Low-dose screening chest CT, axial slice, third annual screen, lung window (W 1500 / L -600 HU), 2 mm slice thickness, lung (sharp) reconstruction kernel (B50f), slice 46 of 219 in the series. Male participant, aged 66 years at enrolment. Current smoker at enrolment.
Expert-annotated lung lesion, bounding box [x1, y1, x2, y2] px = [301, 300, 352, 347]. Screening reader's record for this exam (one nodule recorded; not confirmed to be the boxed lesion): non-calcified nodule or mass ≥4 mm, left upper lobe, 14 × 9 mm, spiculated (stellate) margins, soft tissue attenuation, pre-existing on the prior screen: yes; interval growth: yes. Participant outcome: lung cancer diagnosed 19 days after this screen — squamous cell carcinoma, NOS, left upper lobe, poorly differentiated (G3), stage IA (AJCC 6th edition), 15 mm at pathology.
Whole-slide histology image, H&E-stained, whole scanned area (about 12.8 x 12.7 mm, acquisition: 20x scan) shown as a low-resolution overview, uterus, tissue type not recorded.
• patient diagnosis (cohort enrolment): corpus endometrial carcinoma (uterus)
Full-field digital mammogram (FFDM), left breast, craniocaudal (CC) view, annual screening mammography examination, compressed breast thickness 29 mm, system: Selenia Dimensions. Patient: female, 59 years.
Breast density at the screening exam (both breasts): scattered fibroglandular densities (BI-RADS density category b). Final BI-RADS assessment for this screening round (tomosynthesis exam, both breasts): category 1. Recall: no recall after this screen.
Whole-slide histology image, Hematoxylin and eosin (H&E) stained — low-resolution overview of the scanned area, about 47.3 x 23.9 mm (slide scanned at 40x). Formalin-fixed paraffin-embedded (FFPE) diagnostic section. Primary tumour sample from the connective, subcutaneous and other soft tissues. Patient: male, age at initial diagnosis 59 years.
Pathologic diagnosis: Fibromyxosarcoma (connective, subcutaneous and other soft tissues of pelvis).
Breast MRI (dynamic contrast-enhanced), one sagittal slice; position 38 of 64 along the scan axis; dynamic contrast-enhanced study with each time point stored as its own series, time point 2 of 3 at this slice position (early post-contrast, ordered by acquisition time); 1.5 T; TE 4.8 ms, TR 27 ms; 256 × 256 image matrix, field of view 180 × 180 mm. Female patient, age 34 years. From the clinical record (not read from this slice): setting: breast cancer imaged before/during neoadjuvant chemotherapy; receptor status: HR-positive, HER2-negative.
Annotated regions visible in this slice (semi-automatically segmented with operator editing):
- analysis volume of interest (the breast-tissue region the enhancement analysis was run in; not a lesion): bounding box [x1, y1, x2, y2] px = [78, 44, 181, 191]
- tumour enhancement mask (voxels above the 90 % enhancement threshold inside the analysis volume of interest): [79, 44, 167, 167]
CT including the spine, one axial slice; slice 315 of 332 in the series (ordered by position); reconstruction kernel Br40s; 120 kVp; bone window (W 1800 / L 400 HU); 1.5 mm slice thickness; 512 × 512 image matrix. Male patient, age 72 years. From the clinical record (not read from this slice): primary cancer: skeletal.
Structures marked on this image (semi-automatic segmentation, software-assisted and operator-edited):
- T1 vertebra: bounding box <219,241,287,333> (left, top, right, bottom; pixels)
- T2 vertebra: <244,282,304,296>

□ □ □ □ □

HOW TO COMPLETE THIS TASK: Check each line of the listing above. Copy it if it holds the string "with".

ANSWER BELOW:
Breast MRI (dynamic contrast-enhanced), one sagittal slice; position 38 of 64 along the scan axis; dynamic contrast-enhanced study with each time point stored as its own series, time point 2 of 3 at this slice position (early post-contrast, ordered by acquisition time); 1.5 T; TE 4.8 ms, TR 27 ms; 256 × 256 image matrix, field of view 180 × 180 mm. Female patient, age 34 years. From the clinical record (not read from this slice): setting: breast cancer imaged before/during neoadjuvant chemotherapy; receptor status: HR-positive, HER2-negative.
Annotated regions visible in this slice (semi-automatically segmented with operator editing):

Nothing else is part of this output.